The stack trace varies slightly sometimes, but is always something like:
[ 0] /lib/x86_64-linux-gnu/libpthread.so.0(+0xf8d0)[0x7fe7978538d0]
[ 1] /lib/x86_64-linux-gnu/libc.so.6(gsignal+0x37)[0x7fe7974ce067]
[ 2] /lib/x86_64-linux-gnu/libc.so.6(abort+0x148)[0x7fe7974cf448]
[ 3] /home/pt2/portals4/_build/../_install/lib/libportals.so.4(+0x12497)[0x7fe786575497]
[ 4] /home/pt2/portals4/_build/../_install/lib/libportals.so.4(PtlMEUnlink+0x2d)[0x7fe78656f5dd]
[ 5] /home/pt2/openmpi-4.0.1/_build/../_install/lib/openmpi/mca_mtl_portals4.so(ompi_mtl_portals4_flowctl_fini+0x13)[0x7fe7867934e3]
[ 6] /home/pt2/openmpi-4.0.1/_build/../_install/lib/openmpi/mca_mtl_portals4.so(ompi_mtl_portals4_finalize+0x18)[0x7fe78678ba28]
[ 7] /home/pt2/openmpi-4.0.1/_install/lib/libmpi.so.40(mca_pml_base_select+0x376)[0x7fe797b1ed46]
[ 8] /home/pt2/openmpi-4.0.1/_install/lib/libmpi.so.40(ompi_mpi_init+0x692)[0x7fe797aab792]
[ 9] /home/pt2/openmpi-4.0.1/_install/lib/libmpi.so.40(MPI_Init+0x5b)[0x7fe797ad96ab]
[10] ./a.out[0x400858]
[11] /lib/x86_64-linux-gnu/libc.so.6(__libc_start_main+0xf5)[0x7fe7974bab45]
[12] ./a.out[0x400769]
*** End of error message ***
Interestingly, this happens even if I don't select portals4 as the btl. For example:
`which mpirun` --report-bindings -mca btl tcp,self -n 2 -H bold-node012,bold-node013 ./a.out
If I compile without portals4, this same command line launches the hello world program correctly.

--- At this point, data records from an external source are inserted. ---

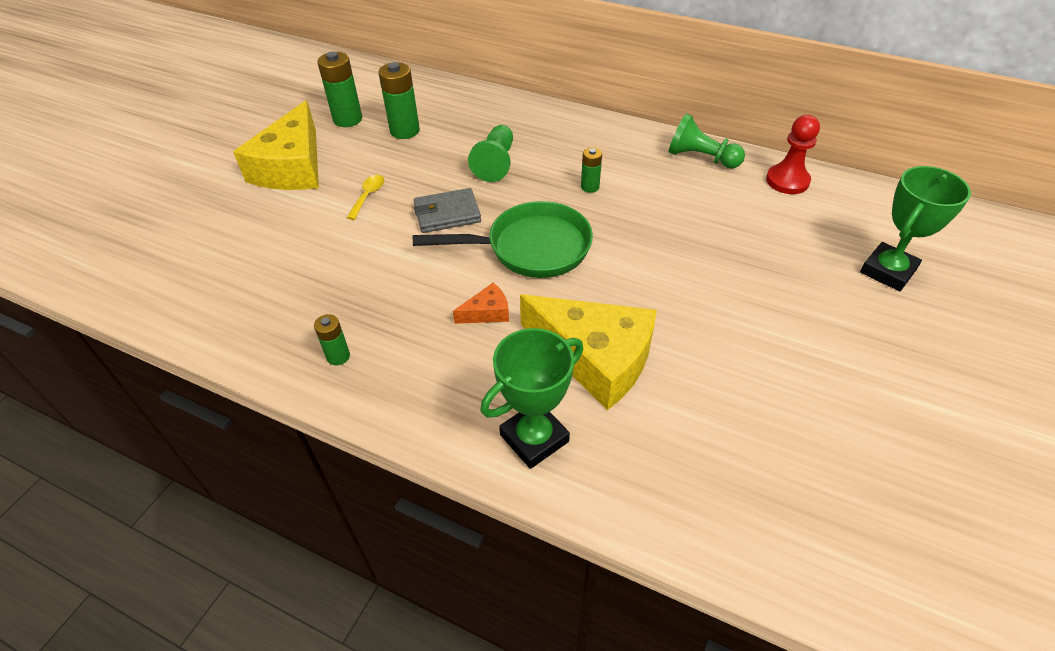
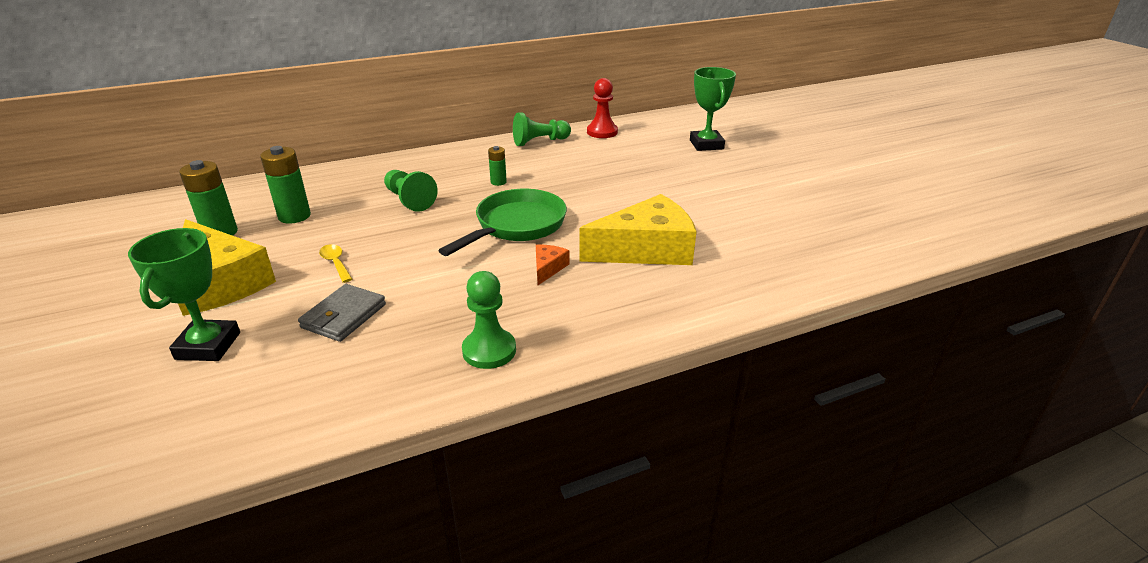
camera: 50 degrees left, 15 degrees down
(338, 356) = (489, 350): green battery -> green pawn
(447, 214) = (423, 240): grey wallet -> grey wallet (344, 316)
(534, 438) = (681, 300): green trophy -> green trophy (208, 346)

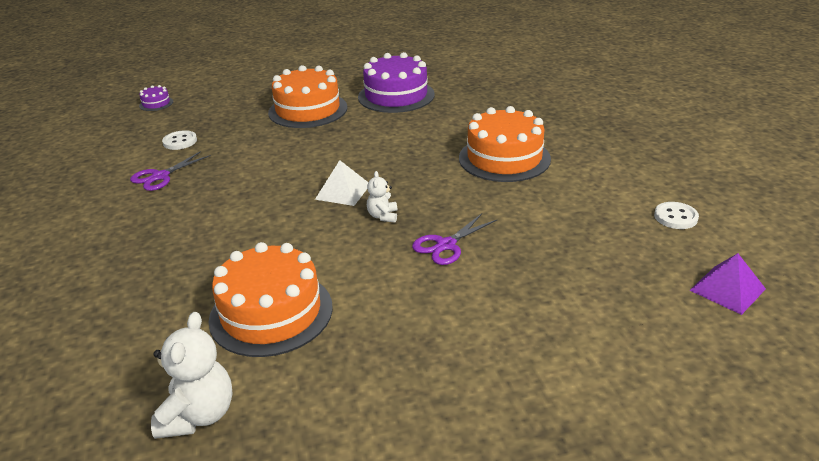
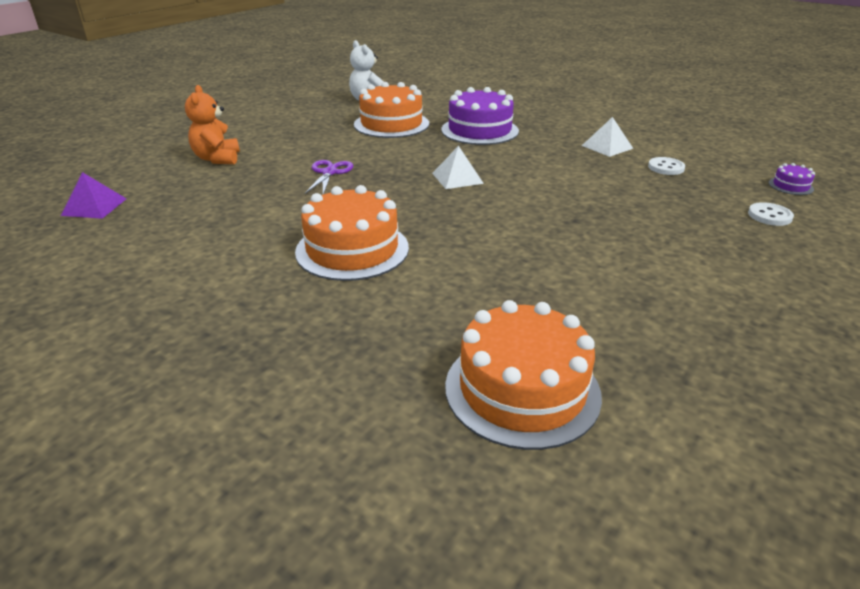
camera: 140 degrees right, 0 degrees up
(160, 176) = (607, 147): purple scissors -> white pyramid
(308, 110) = (646, 231): orange cake -> orange cake (522, 389)
(383, 216) = (399, 174): white teddy bear -> none
(396, 96) = (598, 289): purple cake -> purple cake (479, 130)
(558, 329) = (217, 159): none -> orange teddy bear
(675, 217) = (137, 246): white button -> white button (769, 216)

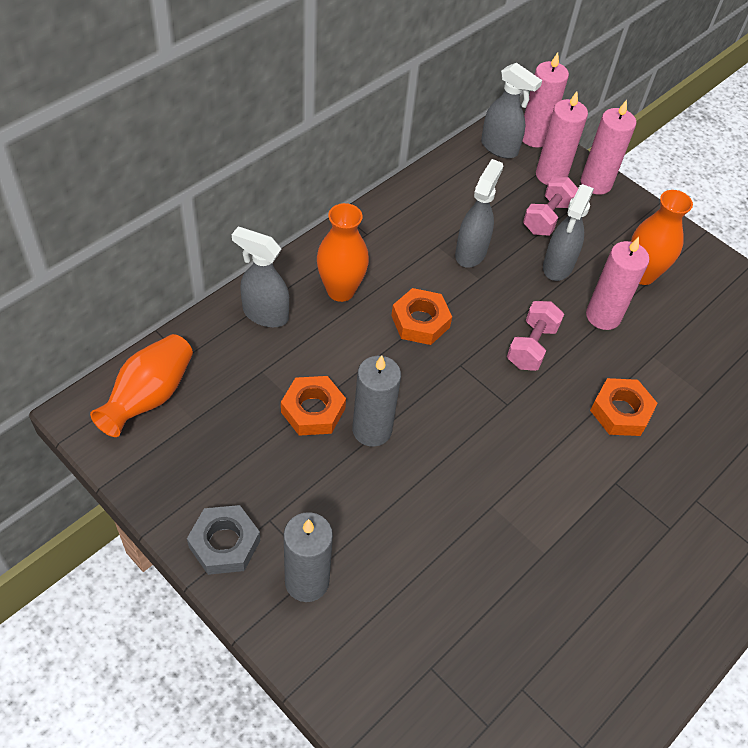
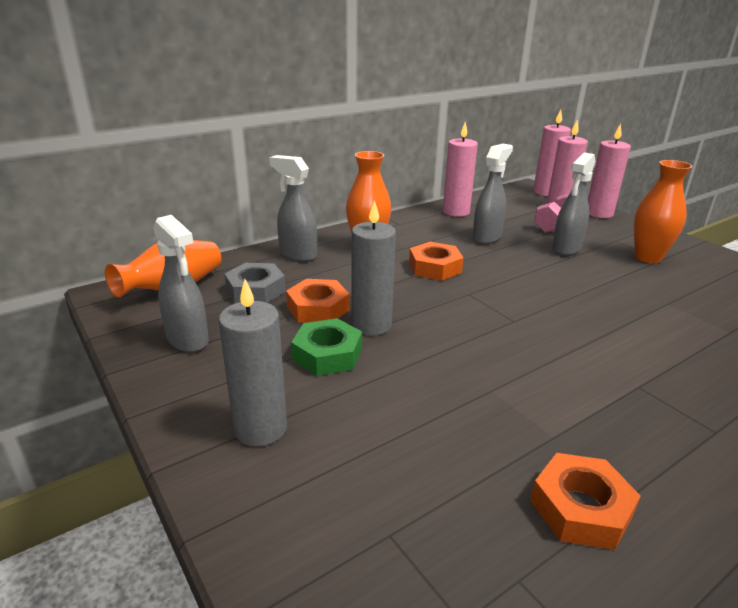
camera: 15 degrees right, 25 degrees down
(224, 543) = (186, 388): grey nut -> grey nut (256, 290)
(340, 479) = (327, 354): none -> green nut
(499, 148) = (516, 195): grey spray bottle -> grey spray bottle (188, 340)
(531, 346) = (540, 288): pink dumbbell -> none
(603, 316) = (612, 277): pink candle -> pink candle (456, 212)
(621, 412) = (638, 335): orange nut -> orange nut (581, 508)

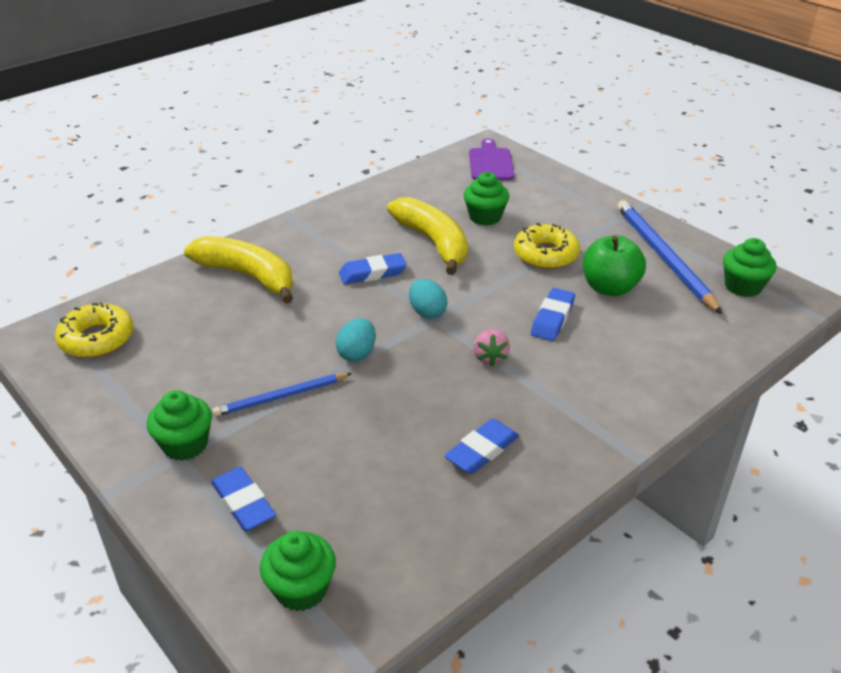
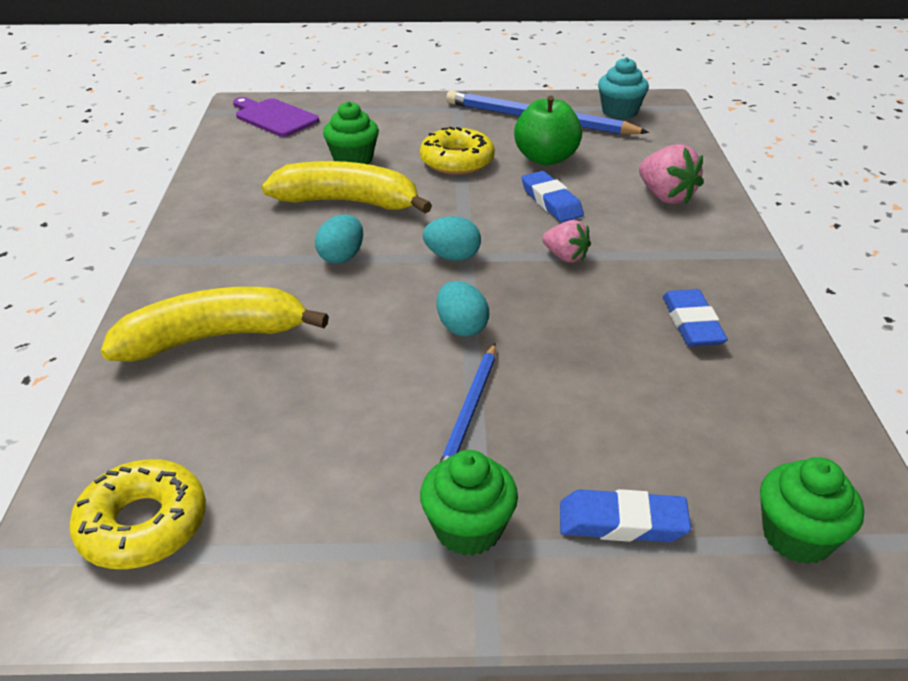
camera: 50 degrees left, 0 degrees up
(372, 273) = (341, 257): blue eraser -> turquoise egg
(641, 367) = (665, 196): none -> pink strawberry
(743, 286) = (619, 112): green cupcake -> turquoise cupcake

If I run ./a.out without mpirun, it also crashes. gdb gives a more detailed stack trace:
#0 0x00007ffff7537067 in __GI_raise (sig=sig@entry=6) at ../nptl/sysdeps/unix/sysv/linux/raise.c:56
#1 0x00007ffff7538448 in __GI_abort () at abort.c:89
#2 0x00007fffe6fb94d3 in to_obj (type=POOL_ME, handle=0) at ../../../src/ib/ptl_obj.c:497
#3 0x00007fffe6fb09c0 in to_me (handle=0, me_p=0x7fffffffe8e0) at ../../../src/ib/ptl_me.h:78
#4 0x00007fffe6fb10f1 in PtlMEUnlink (me_handle=0) at ../../../src/ib/ptl_me.c:423
#5 0x00007fffe48de4e3 in ompi_mtl_portals4_flowctl_fini () from /home/pt2/openmpi-4.0.1/_build/../_install/lib/openmpi/mca_mtl_portals4.so
#6 0x00007fffe48d6a28 in ompi_mtl_portals4_finalize () from /home/pt2/openmpi-4.0.1/_build/../_install/lib/openmpi/mca_mtl_portals4.so
#7 0x00007ffff7b87d46 in mca_pml_base_select () from /home/pt2/openmpi-4.0.1/_build/../_install/lib/libmpi.so.40
#8 0x00007ffff7b14792 in ompi_mpi_init () from /home/pt2/openmpi-4.0.1/_build/../_install/lib/libmpi.so.40
#9 0x00007ffff7b426ab in PMPI_Init () from /home/pt2/openmpi-4.0.1/_build/../_install/lib/libmpi.so.40
#10 0x0000000000400858 in main (argc=1, argv=0x7fffffffec38) at hello.c:5
I noticed that portals4 sometimes fails a test when I run make check (may be this issue ), so it could be a portals4 issue.
I also tried configuring with --enable-btl-portals4-flow-control, but it does not seem to make a difference.